Skip to main content

Dask Cluster

Dask is a parallel computing library for Python that scales analytics workflows. On the DSRI, a Dask cluster can be deployed using Helm and includes a Dask scheduler, workers, and a JupyterLab interface to interact with the cluster.

Deploy

Dask is deployed via Helm chart from the DSRI web UI.
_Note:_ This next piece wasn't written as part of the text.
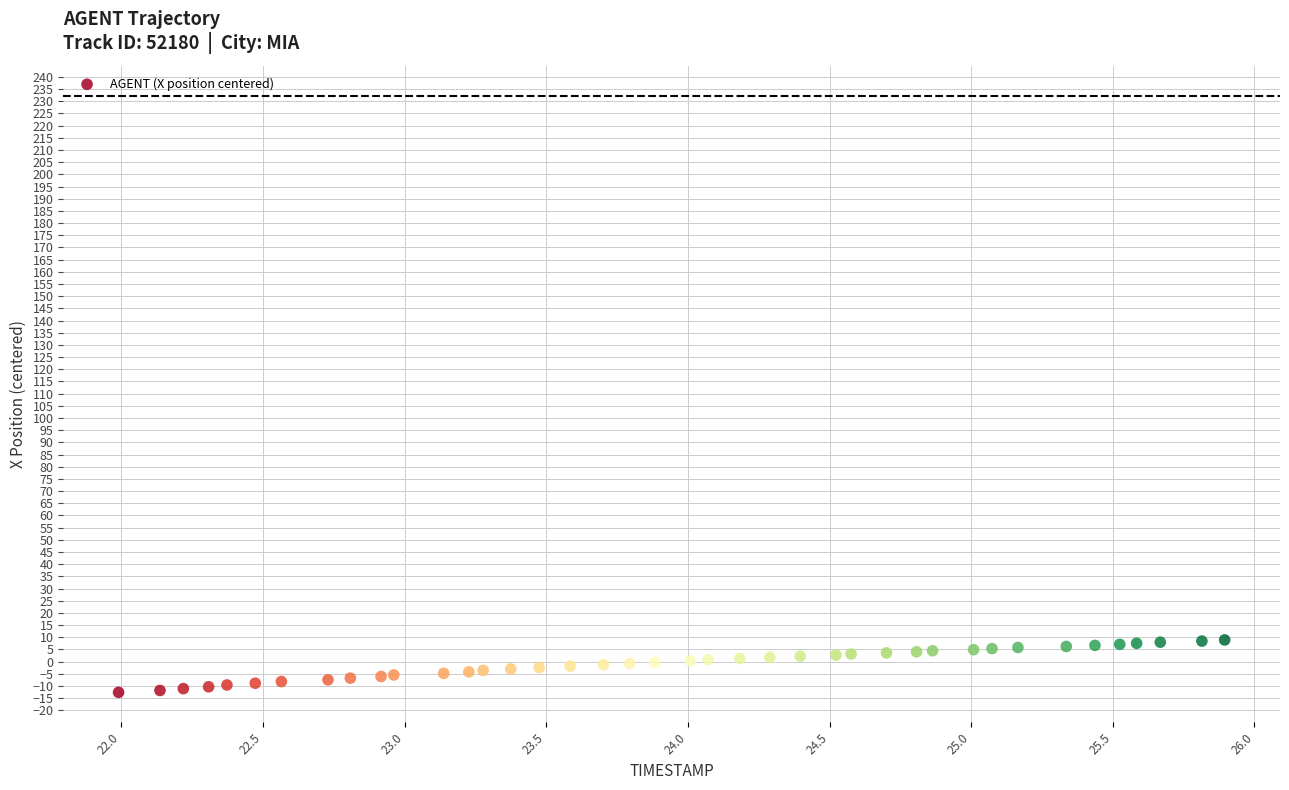

What is the range of X values (max minus min)?

3.9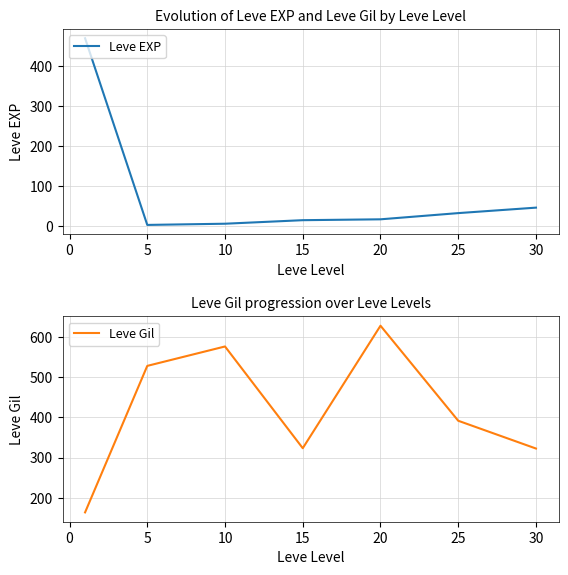

What is the maximum value for Leve EXP?

468.5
  1. In Developer mode, go to +Add and select Helm Chart.
  2. Search for Dask, select the Dask chart, and click Create.
  3. In the YAML configuration, find the jupyter section and set the following:
   jupyter:
command: ["jupyter", "lab", "--allow-root", "--ip=0.0.0.0", "--port=8888", "--no-browser"]
servicePort: 8888
  1. Click Create to deploy the cluster.

Persistent storage

After the cluster is running, add persistent storage to the dask-jupyter pod:

  1. In the Topology view, click on the dask-jupyter pod.
  2. Go to Actions > Add Storage and create a new Persistent Volume Claim for the cluster.
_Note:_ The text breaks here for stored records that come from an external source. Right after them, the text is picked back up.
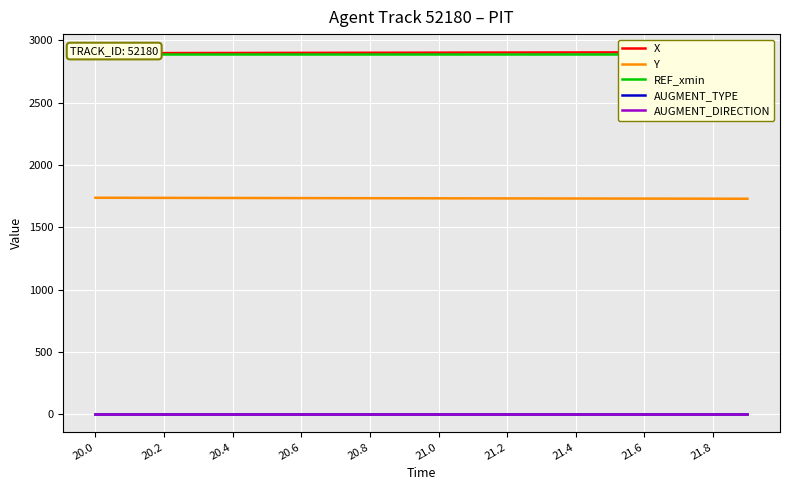

How many distinct data groups are displayed?

5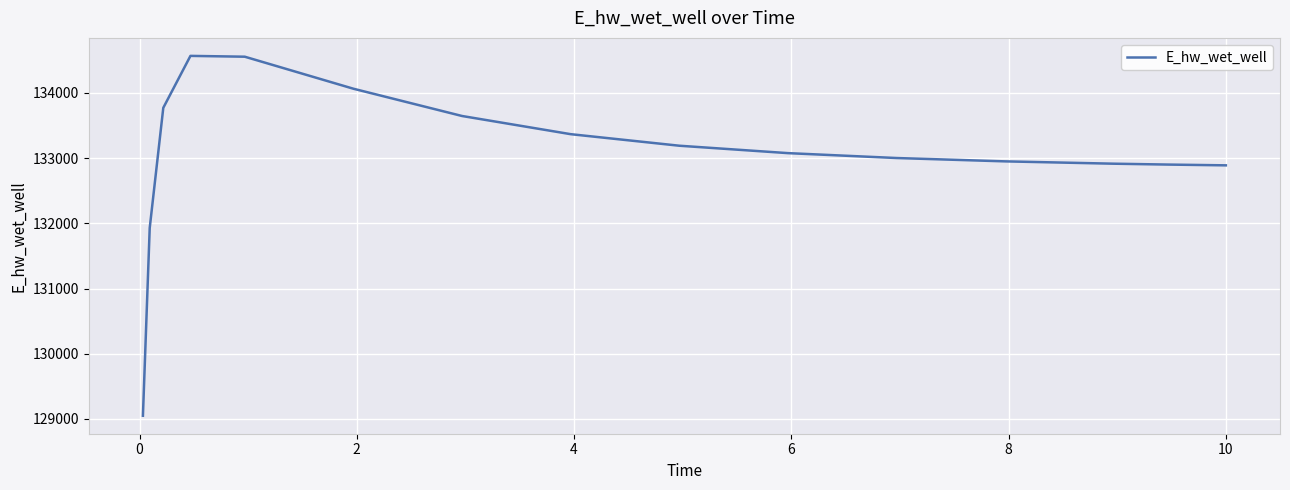

What is the smallest value displayed?

129048.5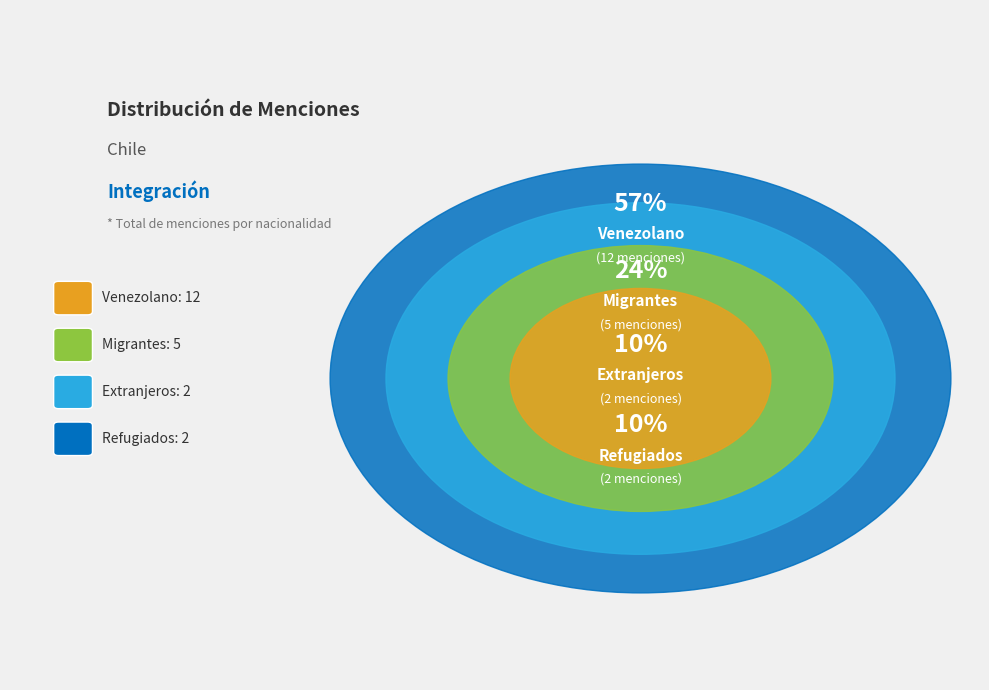

Rank the categories by value from highest to lowest.

Venezolano, Migrantes, Extranjeros, Refugiados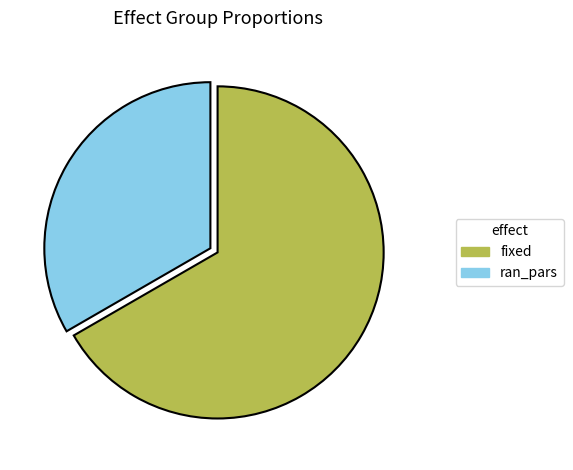

Count the number of slices in the pie.

2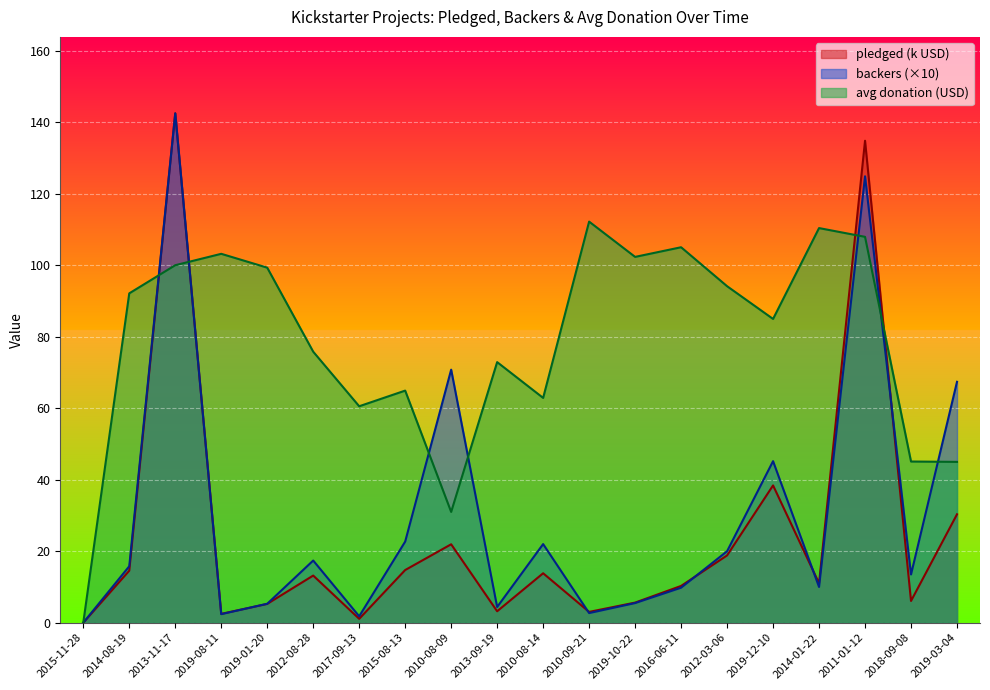

The pledged series shows 1.1 at 2017-09-13. True or false?

True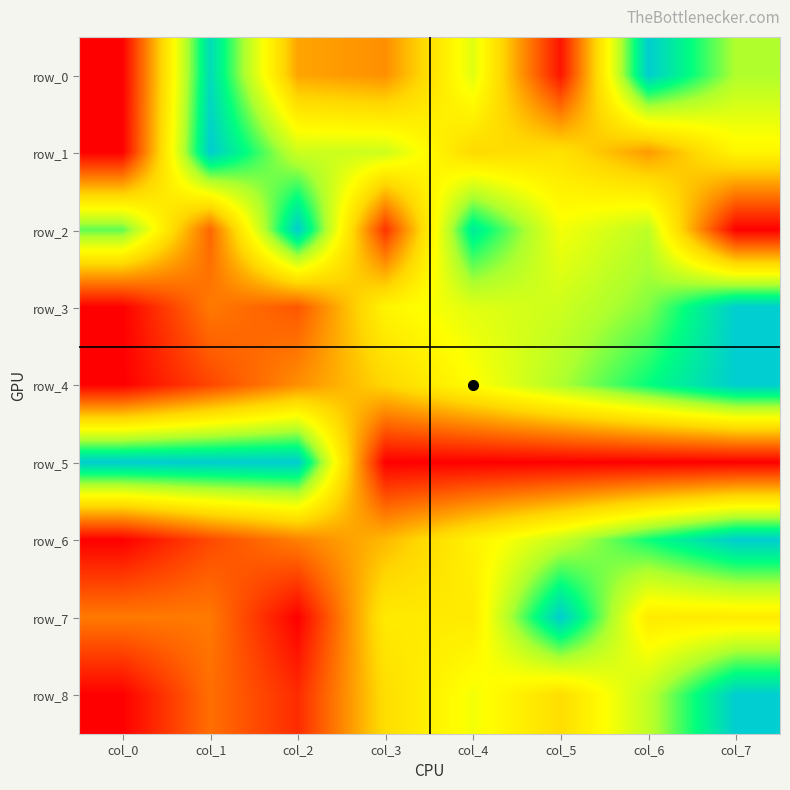

What is the approximate value of row_2 at col_4?

0.9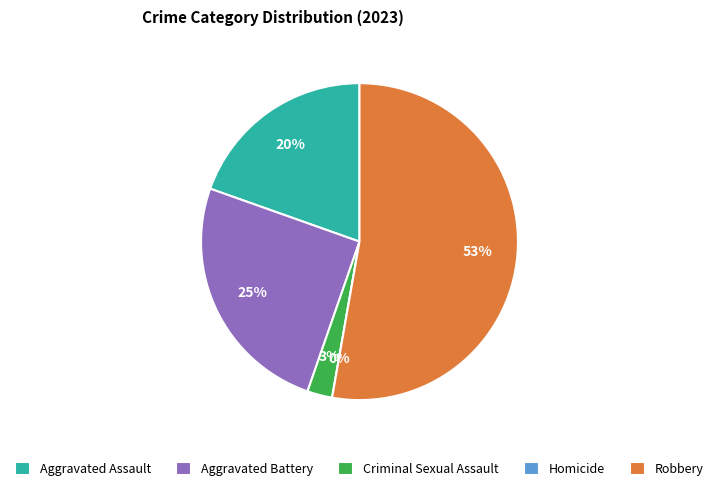

Which slice is the largest?

Robbery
Data stored on this volume will survive pod restarts.

Access the cluster

Create a route

  1. Switch to the Administrator view and go to Networking > Routes.
  2. Click Create Route, fill in a name, select the dask-jupyter service, set the target port, and click Create.
  3. Use the generated URL to open the JupyterLab interface.

Get the JupyterLab token

The JupyterLab interface is protected by a token. To find it:

  1. Run oc get pods to find the full pod name of dask-jupyter.
  2. Run oc logs <pod-name> and copy the token from the output.

Use this token to log in to JupyterLab.